Тишина. Тысяча ощущений, тысяча тональностей, красок. Тишина утра, тишина вечера. Мы молчим, и слышно биение нашего сердца, и воздух чуть подрагивает от нашего дыхания. Тишина предчувствия. Тишина ожидания. И не понять, что сдерживают сжатые накрепко зубы, крик радости или крик отчаяния.
«Все!» — не разжимая губ, нутром отвечаю первым, и шеф сбрасывает очки, расслабился, требует огня.
«Не вызывает отвращения, — говорит шеф. — Руководитель группы и озеленитель останьтесь. Остальные свободны».
Уже позже, уже в мастерской сквозь «ура!», сквозь «даешь!», «качать его, качать!» как голос из другого мира: «Звонил папа, просил заехать в институт».
— А, Иннокентий! Рад тебя видеть. Ты не забыл этот кабинет?

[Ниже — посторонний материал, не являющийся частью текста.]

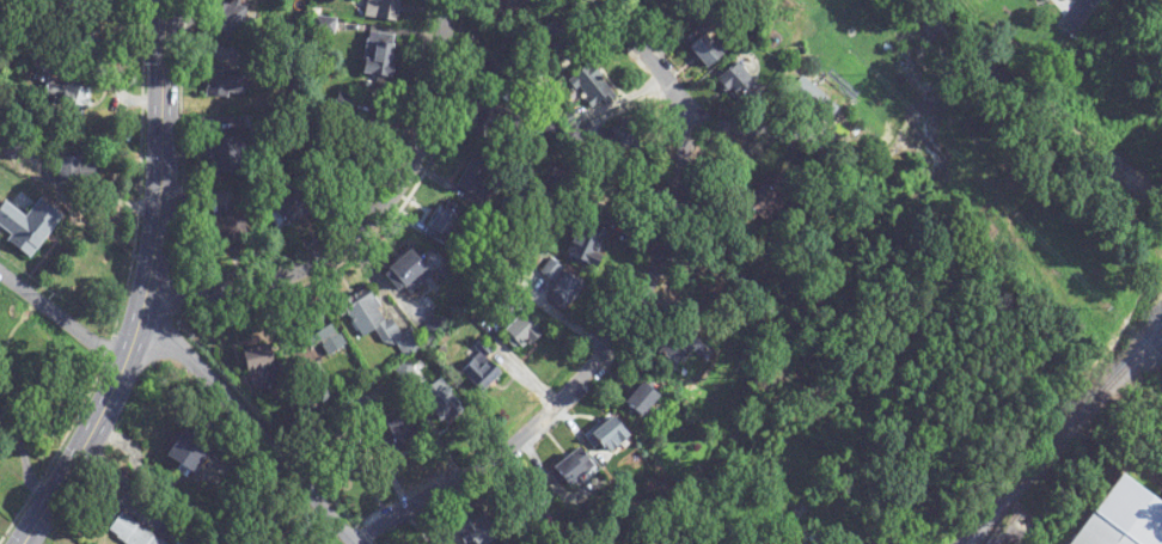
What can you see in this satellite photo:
building: (1037, 0)
building: (502, 4)
building: (383, 10)
building: (228, 19)
road: (1061, 33)
building: (556, 41)
building: (704, 50)
building: (378, 55)
road: (644, 55)
building: (45, 65)
building: (226, 83)
building: (737, 83)
building: (592, 87)
building: (69, 100)
road: (746, 127)
building: (229, 155)
road: (743, 156)
building: (476, 173)
road: (160, 185)
building: (762, 194)
building: (288, 209)
road: (366, 223)
building: (445, 226)
building: (28, 227)
building: (226, 231)
building: (587, 246)
building: (407, 274)
building: (563, 293)
road: (62, 320)
building: (381, 326)
building: (521, 332)
building: (320, 338)
building: (670, 350)
building: (263, 367)
building: (481, 373)
road: (584, 376)
building: (637, 401)
road: (247, 425)
building: (400, 433)
building: (607, 435)
railway: (1061, 437)
railway: (1055, 449)
building: (185, 453)
road: (24, 456)
road: (77, 457)
building: (351, 463)
building: (571, 469)
road: (113, 487)
building: (531, 505)
road: (153, 515)
building: (1123, 518)
building: (481, 530)
building: (130, 533)
building: (288, 537)
building: (836, 539)
road: (928, 542)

Папин маскарад мне непонятен. Расстались утром, расстались обычно. Папа весел, говорлив: пятница — папин любимый день. За завтраком папа говорит о политике, только о политике.

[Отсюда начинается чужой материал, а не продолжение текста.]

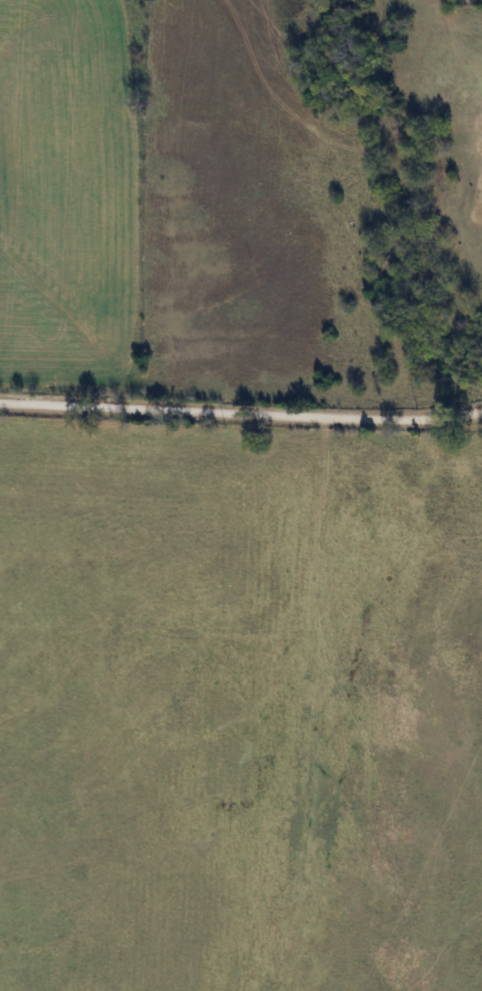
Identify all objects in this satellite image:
road: (473, 412)
road: (232, 413)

— Консерваторы потеряли еще девять мест в парламенте. Их дело табак, — говорит папа. Газета шелестит перед моим носом. — Штраус выступил против ратификации. Барцель призвал фракцию одобрить договоры. Знаем мы эти штучки. Предвыборный трюк. Как ты считаешь?
Я думаю совсем о другом, машинально киваю — правильно, мол. Уж что-то, а их штучки мы знаем.
Наконец газета прочитана, чай выпит. Папа с кряхтеньем поднимается.
— Разладилась, — говорит папа и потирает поясницу.
Таким было утро. А значит, и вечеру полагалось быть таким. Но где-то кто-то что-то перепутал. И после работы я застаю папу совсем непохожим на себя. И мне кажется, что радостный, бодрый утренний папа — это папа из прошлой недели. Когда у него не болела поясница. И эти проклятые тори наконец провалились на выборах.
— Садись, Иннокентий, кури. Хочешь, попробуй трубку. Ты ведь любишь трубку? У меня есть запасная.
С чего он взял, какая трубка? Я и сигареты ношу в кармане только для того, чтобы угостить друзей.
Папа устраивается в кресле, бросает на стол кожаный кисет. Наш разговор надолго, скрывать столь примечательный факт папа не намерен.
— Значит, ты уже все решил. Решил сам, без натужных советов со стороны. Нотации тебе надоели. В опеке ты не нуждаешься. В поводырях тоже. Молодец. Я всегда говорил: «Иннокентий — человек самостоятельный».
Смотрю на старика, хочу понять, осмыслить его сарказм. «С какой стати он разговор затеял, он, человек, живущий в мире иллюзий, пугающийся даже намека, что, дескать, не все ладится? Замашет руками, задвигается, примется разуверять: «Показалось, любви без разлада не бывает. Возьми для примера мой опыт». И так далее, и тому подобное.